Sunday, Sunday! I was absoultely dreading it, especially so worried about the parking situation on Jersey St. since Sundays the Pentecostals usually claim the entire block as well as block our driveway during their services. But, with the help of my stepdad, mom, and friend Susannah, the loading up went quickly, and when we arrived back to Jersey, there was plenty of parking and my stepdad was able to pull his truck into the driveway, no problem. THEN, our across the street neighbor, Eddie, offered to help us unload. So emptying two cars and two trucks took less than an hour. It was amazing, and afterward, we all ate pizza and wings and all was well with the world. I know owe major moving karma, which will probably be worked off when my friend Kevin moves back to town from North Carolina in June.

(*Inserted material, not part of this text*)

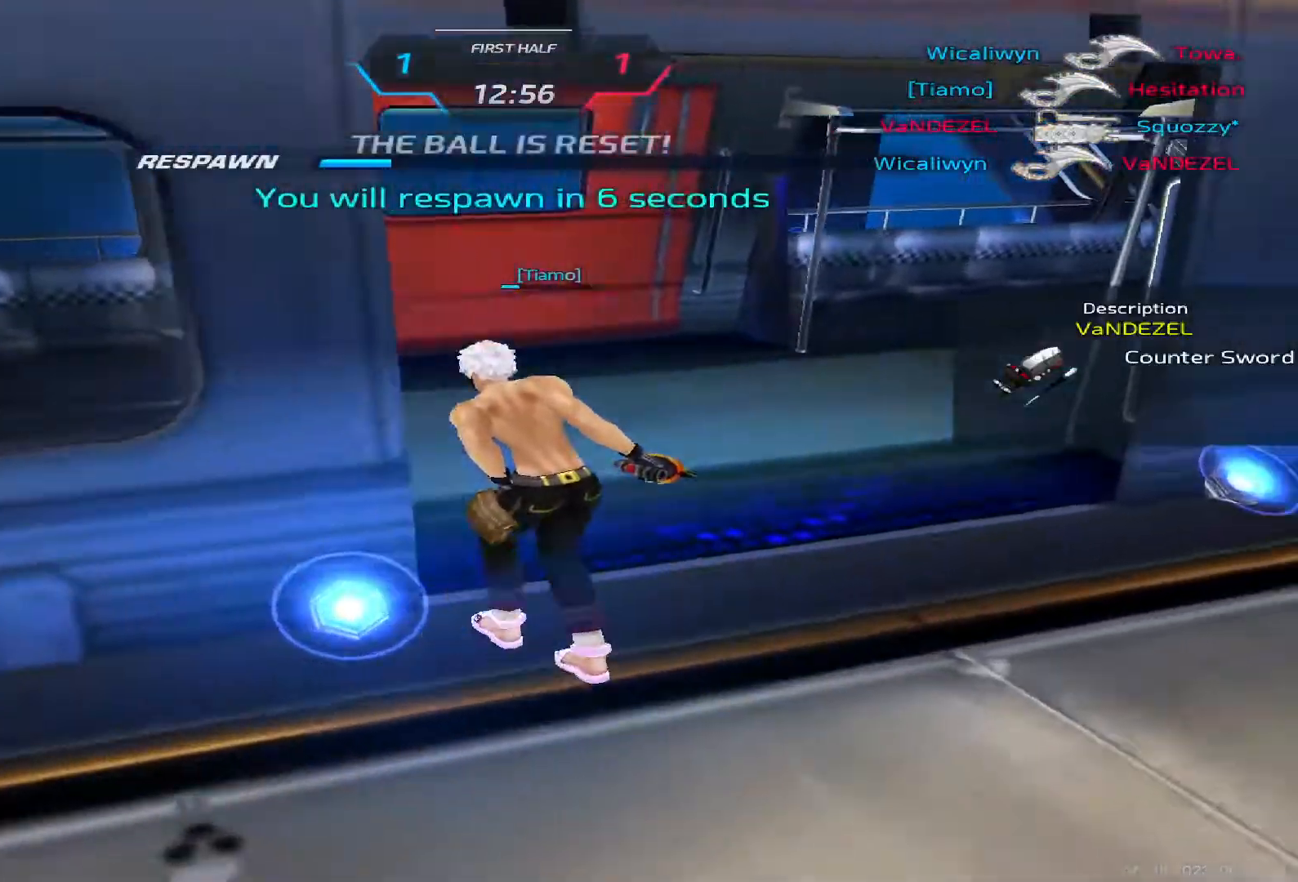
Gameplay with keyboard; each line is a JSON object with the keys held at the frame after it. "events" lists presses ("down") and releases ("up") of "1", "2", "3", "4", "5", "a", "alt", "b", "c", "ctrl", "d", "e", "f", "g", "q", "r", "s", "shift", "space", "t", "tab", "v", "w", "x" and "z" between this image and that frame as [ms after this image, input, new state], when the widget could be followed in between. No other keys are recorded. Mouse input is not recorded.
{"keys": [], "events": []}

I also picked up the rugs I got from Craig's List, but since our whole house is packed to the gills with boxes and miscellany, we haven't unrolled them yet... but they appear to be of a very good quality and came with pads and everything. I can't wait to get everything unpacked and arranged and finally be settled for real. We just have to go back to the old place once more to clean up and pick up a few remaining things like the drum set, which we will do this coming weekend.
What a whirlwind! The weekend after that, I'll be heading to Toronto to see friends and go to some sort of crazy Blythe doll thing; the weekend after that, my dad and stepmom will visit. Though I am looking forward to all the activity, I am also looking forward to truly relaxing in our new place. In June I will have a combo housewarming/birthday party. Do you want to come?